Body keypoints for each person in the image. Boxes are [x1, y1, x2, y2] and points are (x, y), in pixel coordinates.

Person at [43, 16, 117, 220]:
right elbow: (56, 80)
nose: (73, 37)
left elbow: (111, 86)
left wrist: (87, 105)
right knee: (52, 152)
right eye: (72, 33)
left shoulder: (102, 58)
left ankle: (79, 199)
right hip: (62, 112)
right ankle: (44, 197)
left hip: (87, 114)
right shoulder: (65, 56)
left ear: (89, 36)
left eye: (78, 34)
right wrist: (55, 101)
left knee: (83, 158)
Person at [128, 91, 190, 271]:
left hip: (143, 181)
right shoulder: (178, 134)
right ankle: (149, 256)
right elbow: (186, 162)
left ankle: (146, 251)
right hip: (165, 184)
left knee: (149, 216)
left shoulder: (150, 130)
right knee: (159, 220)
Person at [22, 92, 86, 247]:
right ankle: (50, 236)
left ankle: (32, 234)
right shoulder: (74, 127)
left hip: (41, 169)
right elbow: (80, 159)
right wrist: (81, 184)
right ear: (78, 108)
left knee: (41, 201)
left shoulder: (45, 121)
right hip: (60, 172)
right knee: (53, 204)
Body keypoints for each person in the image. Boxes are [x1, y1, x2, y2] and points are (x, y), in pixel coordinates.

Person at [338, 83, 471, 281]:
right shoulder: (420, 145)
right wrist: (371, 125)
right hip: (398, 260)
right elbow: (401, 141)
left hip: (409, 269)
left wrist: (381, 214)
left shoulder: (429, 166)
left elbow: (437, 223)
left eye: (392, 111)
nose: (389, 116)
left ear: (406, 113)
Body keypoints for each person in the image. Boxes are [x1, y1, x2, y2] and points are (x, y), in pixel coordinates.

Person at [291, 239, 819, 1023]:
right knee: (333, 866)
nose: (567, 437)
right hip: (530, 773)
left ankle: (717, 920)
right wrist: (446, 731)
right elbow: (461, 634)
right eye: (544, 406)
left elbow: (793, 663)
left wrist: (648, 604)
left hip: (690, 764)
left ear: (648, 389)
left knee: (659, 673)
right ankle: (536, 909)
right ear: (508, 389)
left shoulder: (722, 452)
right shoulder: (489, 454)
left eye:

• [Work to be completed] Return every line of the material in which the word "elbow" is found.

• [Solution]
right elbow: (56, 80)
left elbow: (111, 86)
right elbow: (186, 162)
right elbow: (80, 159)
right elbow: (401, 141)
left elbow: (437, 223)
right elbow: (461, 634)
left elbow: (793, 663)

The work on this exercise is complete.